CHAPTER XV

Pyramus came down earlier than usual that year. The tenth of December saw his smoke-grimed wigwams erected in the little wood, the cloaks and scarves of the Romany women making bright blots of color among the somber trees, bronze babies rolling among bronze leaves.

Ortho was right; the gypsy chief had been hard hit and was open to any scheme for recouping his fortunes. After considerable haggling he consented to a fee of six shillings per horse per run—leaders thrown in—which was a shilling more than Ortho had intended to give him and two shillings more than he would have taken if pressed. The cavalry had not arrived as yet, and Ortho did not think it politic to inform Pyramus they were expected; there were the makings in him of a good business man.

The first run was dated for the night of January the third, but the heavy ground swell was rolling in and the lugger lay off until the evening of the fifth. King Nick arrived on the morning of the third, stepped quietly into the kitchen of the “Admiral Anson” as the Baragwanath family were sitting down to breakfast, having walked by night from Germoe. The meal finished, he gave melodious thanks to Heaven, sent for Ortho, asked what arrangements had been made for the landing, condemned them root and branch and substituted an entirely fresh lot. That done, he rode off to St. Just to survey the proposed pack route, taking Ortho with him.

He was back again by eight o’clock at night and immediately held a prayer-meeting in the Kiddlywink, preaching on “Lo, he thirsteth even as a hart thirsteth after the water brooks”—a vindication of the gin traffic—and passing on to describe the pains of hell with such graphic detail that one Cove woman fainted and another had hysterics.

The run came off without a hitch two nights later.
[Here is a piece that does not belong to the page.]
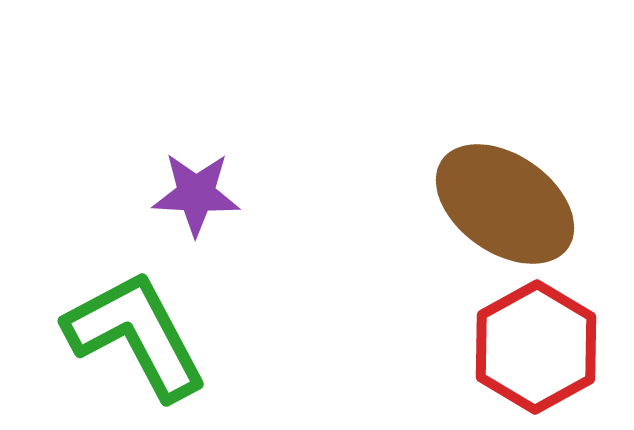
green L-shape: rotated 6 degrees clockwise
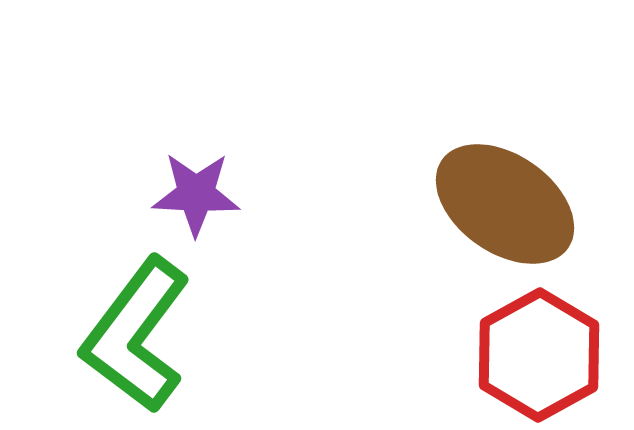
green L-shape: rotated 115 degrees counterclockwise
red hexagon: moved 3 px right, 8 px down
Ortho had his horses loaded up and away by nine o’clock. At one-thirty a crowd of enthusiastic diggers (all armed with clubs) were stripping his load and secreting it in an old mine working on the outskirts of St. Just. He was home in bed before dawn. Fifty-six casks of mixed gin, claret and brandy they carried that night, not to mention five hundredweight of tea.

On January 17th he carried forty-three casks, a bale of silk and a hundredweight of tea to Pendeen, dumping some odds and ends outside Gwithian as he passed by. And so it went on.

The consumption of cheap spirits among the miners was enormous. John Wesley, to whose credit can be placed almost the whole moral regeneration of the Cornish tinner, describes them as “those who feared not God nor regarded man,” accuses them of wrecking ships and murdering the survivors and of taking their pleasure in “hurling, at which limbs are often broken, fighting, drinking, and all other manner of wickedness.”

In winter their pastimes were restricted to fighting and drinking—principally drinking—in furtherance of which Ortho did a roaring trade. Between the beginning of January and the end of March he ran an average of five landings a month without any one so much as wagging a finger at him. The dragoons arrived at Christmas, but instead of a regiment two troops only appeared and they speedily declared a policy of “live and let live.” Their commanding officer, Captain Hambro, had not returned to his native land after years of hard campaigning to spend his nights galloping down blind byways at the behest of a civilian riding officer.

He had some regard for his horses’ legs and more for his own comfort. He preferred playing whist with the local gentry, who had fair daughters and who were the soul of hospitality. He temporized good-humoredly with the collector, danced quadrilles with the fair daughters at the “Ship and Castle,” and toasted their bright eyes in excellent port and claret, the knowledge that it had not paid a penny of duty in nowise detracting from its flavor. Occasionally—when he had no other appointment and the weather was passable—he mounted his stalwarts and made a spectacular drive—this as a sop to the collector. But he never came westwards; the going was too rough, and, besides, St. Just was but small potatoes compared with big mining districts to the east.